Government Continues To Throw Parliamentary Toys Out Of The Pram

Government Continues To Throw Parliamentary Toys Out Of The Pram

Those who voted Leave in the referendum citing a desire to regain "parliamentary sovereignty" as their main reason must look in horror at the events of recent times. Since the less-than-landslide General Election, government has tried every trick in the book to ensure that whatever Parliament is, it ain't sovereign. As they have no genuine majority in Parliament, they are simply ignoring the fact that it is supposed to be the body that shapes the country, and that policy and the laws generated from that policy should get Parliamentary approval.

Government this week ignored, for the third time since the election, an Opposition Day motion which went against them. This time it was a motion to pause the rollout of Universal Credit - a flagship Tory policy that many of their own MPs see as grossly unfair. To avoid an embarrassing defeat(...) they put their strongest sanction, a three-line whip, into abstaining, not even voting against the motion - because they knew there was a chance some Tory rebels could, erm, rebel (one did).

In the Parliamentary game, in order to have a division when one side calls a motion, at least two people have to shout "NO". Also you need two people to act as tellers for each side, who count and verify the votes but don't have a vote themselves. None of this is usually a problem in a normal run of Parliament, because both sides play ball. In this instance, the opposition benches actually had to have their own people "oppose" their own motion to cause a division (again, due to the odd way all this works, those people couldn't then vote in favour of it in the division, but they could abstain). Also the Opposition benches had to provide all the tellers. Government had simply thrown all their Parliamentary toys out of the pram and refused to play. They lost the vote 299 votes to 0, Tory MP Sarah Wollaston voting with the opposition.

However, after the vote, the Leader of the House said "these kinds of votes are non-binding so we can ignore them" (somewhat overlooking the fact that the biggest non-binding vote of this century was the Referendum - and they're not ignoring that are they?).

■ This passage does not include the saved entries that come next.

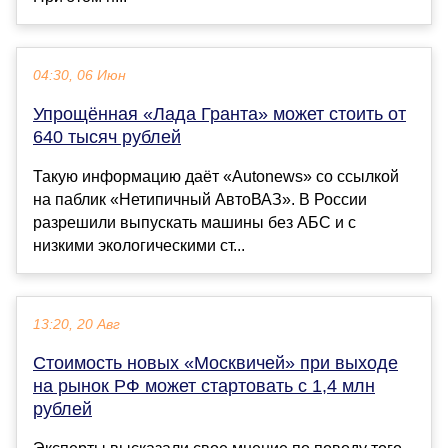
04:30, 06 Июн
Упрощённая «Лада Гранта» может стоить от
640 тысяч рублей
Такую информацию даёт «Autonews» со ссылкой
на паблик «Нетипичный АвтоВАЗ». В России
разрешили выпускать машины без АБС и с
низкими экологическими ст...
13:20, 20 Авг
Стоимость новых «Москвичей» при выходе
на рынок РФ может стартовать с 1,4 млн
рублей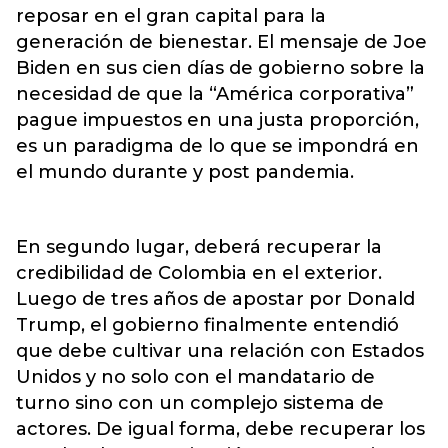
reposar en el gran capital para la
generación de bienestar. El mensaje de Joe
Biden en sus cien días de gobierno sobre la
necesidad de que la “América corporativa”
pague impuestos en una justa proporción,
es un paradigma de lo que se impondrá en
el mundo durante y post pandemia.
En segundo lugar, deberá recuperar la
credibilidad de Colombia en el exterior.
Luego de tres años de apostar por Donald
Trump, el gobierno finalmente entendió
que debe cultivar una relación con Estados
Unidos y no solo con el mandatario de
turno sino con un complejo sistema de
actores. De igual forma, debe recuperar los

Government wasn't the only group to ignore this outcome after the vote - media outlets were strangely keen to follow suit. Reading major online news, you'd be hard pressed to spot that the government had suffered its third Parliamentary defeat since the Election, and only the fourth since 2009 (settlement rights for Ghurkas under Gordon Brown as PM, thanks for asking).

This is the BBC Politics homepage on the morning after the government was defeated in Parliament on its flagship proposal: -

Spot the Government Defeat (you can't, it's not there)

It seems government are happy to be absolutely crushed in motion after motion rather than vote in them and risk being narrowly defeated. Which is fine as long as you don't enrage the Speaker in the process (who has a lot of power to make life difficult for government). Some on the government side were actually trying to convince the Speaker that this shouldn't be considered the "will of the house" because they hadn't voted. It's like playing a football match but not actually going on the pitch, then saying the opposition's hatful of goals don't count because you weren't there. Needless to say Mr Bercow was having none of it.

In a Parliament with a decent majority these votes usually are listened to and do have an effect. A closer than expected opposition vote is taken as a sign that the policy is flawed and needs some rework, even though a large majority government would obviously defeat any Opposition motion. And with Universal Credit there'll no doubt be some changes announced in the Budget, money permitting. But the current government is so fragile that they can't accept a defeat and can't even risk one, or the whole House of Cards could collapse (Note to self: there's probably a TV series in this drama - must try to think of a name for it).

In Thursday's session, Tory MP Sir Edward Leigh bravely spoke up in Parliament about government's disdain for norms, saying "The road to tyranny is paved with executives ignoring Parliaments". Though fortunately for them he did this after obediently abstaining from the vote he was complaining about them abstaining from. He must be trying to emulate that famous advocate of consuming, while simultaneously retaining, foodstuffs.

Sir Edward did make a good point though - government has potentially opened Pandora's box with this. If/when there's a future Labour government that is defeated in a Commons vote, do they return to the moral high ground, accept the Will of the House and amend their plans, or do they proceed with the new norm that it's fine to ignore Parliamentary votes which they don't like? Further, will the current government continue to ignore them for as long as it lasts?

Truly the road to tyranny. And not what many would call Parliamentary Sovereignty.